O médico veterinário, Leôncio Diamante, falou sobre o governo cumprir a lei que prevê 10 dias para comercialização interestadual dos queijos de leite cru

Também em 2011, o  médico veterinário, residente na região da Canastra e colaborador da Sertãobras, Leôncio Diamante,  comentou o tema durante o I Simpósio de Queijos Artesanais, na cidade de Fortaleza:  “Durante anos o produtor vem pedindo a modificação da lei federal sobre o queijo artesanal de leite cru e não tem recebido nenhuma atenção. Após um exame mais acurado da legislação, verificamos que o que nós queremos agora é que o governo cumpra o artigo 928 do RIISPOA, onde estão previstos 10 dias para a comercialização” afirmou.

Porém, o Ministério da Agricultura (MAPA) atualmente segue a normativa 57, publicada em 2011,  em que afirma permitir que “queijos produzidos com leite cru sejam maturados por um período inferior a 60 dias, quando estudos técnico-científicos comprovarem a qualidade e a inocuidade do produto”. Porém, o Ministério ainda não apresentou esses estudos e a normativa, que foi bastante criticada (leia o artigo de Carlos Dória),  deve ser revogada até o final do próximo mês.

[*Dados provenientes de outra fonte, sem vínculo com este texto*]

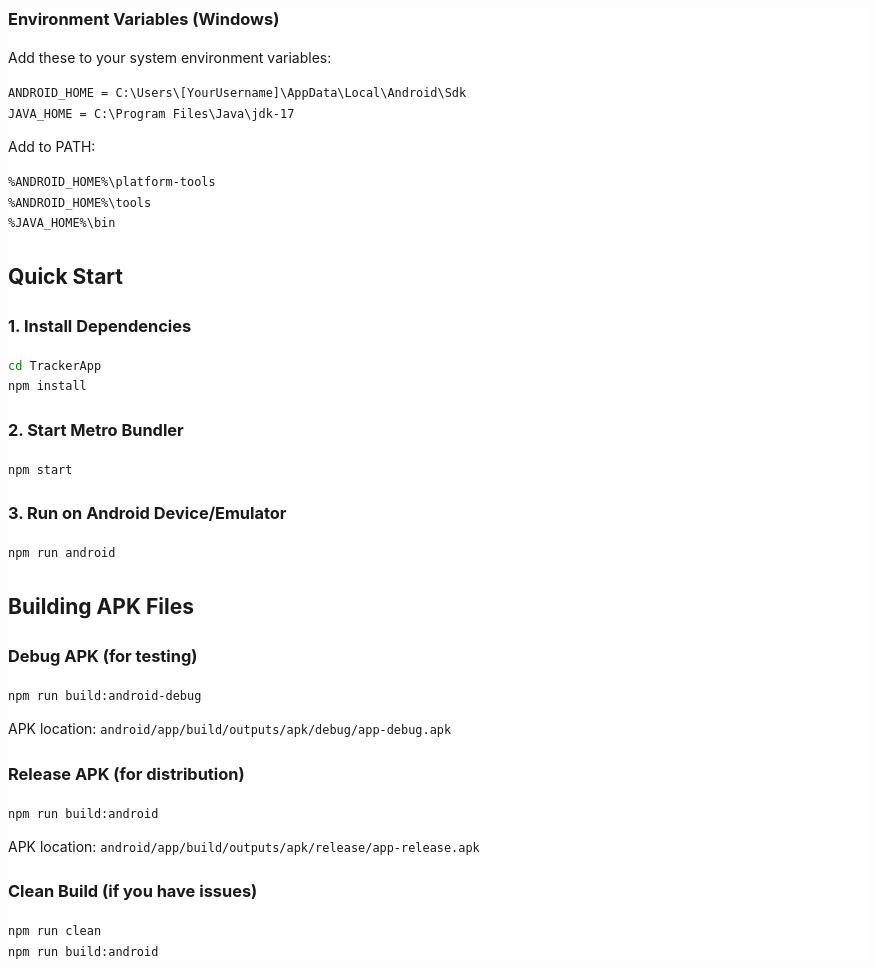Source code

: ### Environment Variables (Windows)
Add these to your system environment variables:
```
ANDROID_HOME = C:\Users\[YourUsername]\AppData\Local\Android\Sdk
JAVA_HOME = C:\Program Files\Java\jdk-17
```

Add to PATH:
```
%ANDROID_HOME%\platform-tools
%ANDROID_HOME%\tools
%JAVA_HOME%\bin
```

## Quick Start

### 1. Install Dependencies
```bash
cd TrackerApp
npm install
```

### 2. Start Metro Bundler
```bash
npm start
```

### 3. Run on Android Device/Emulator
```bash
npm run android
```

## Building APK Files

### Debug APK (for testing)
```bash
npm run build:android-debug
```
APK location: `android/app/build/outputs/apk/debug/app-debug.apk`

### Release APK (for distribution)
```bash
npm run build:android
```
APK location: `android/app/build/outputs/apk/release/app-release.apk`

### Clean Build (if you have issues)
```bash
npm run clean
npm run build:android
```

A comercialização do meia-cura em Minas

Por determinação da nova lei estadual, um novo prazo para a venda do meia-cura está sendo estudado

Dentro de Minas Gerais, a lei dos queijos artesanais não fala em dias. É a umidade que determina o prazo mínimo para a comercialização dos queijos de leite cru. Baseado em pesquisas realizadas pela Universidade Federal de Viçosa (UFV), o Instituto Mineiro de Agropecuária (IMA) através do Decreto nº 42.645, de agosto de 2008, determinou que “os queijos de leite cru só poderão ser embalados após passar por período de maturação obtenção da umidade máxima de 45,9%”.

Tal percentual representa hoje, por exemplo, 21 dias para os queijos produzidos na Canastra e 15 dias para os queijos do Serro, prazo dentro do qual o queijo torna-se curado.  Porém, seguindo a determinação da nova lei estadual 20.549, aprovada dezembro de 2012, um novo limite para a comercialização do queijo meia-cura está sendo estudado. Este deve ser estabelecido em aproximadamente quatro meses (leia a matéria completa).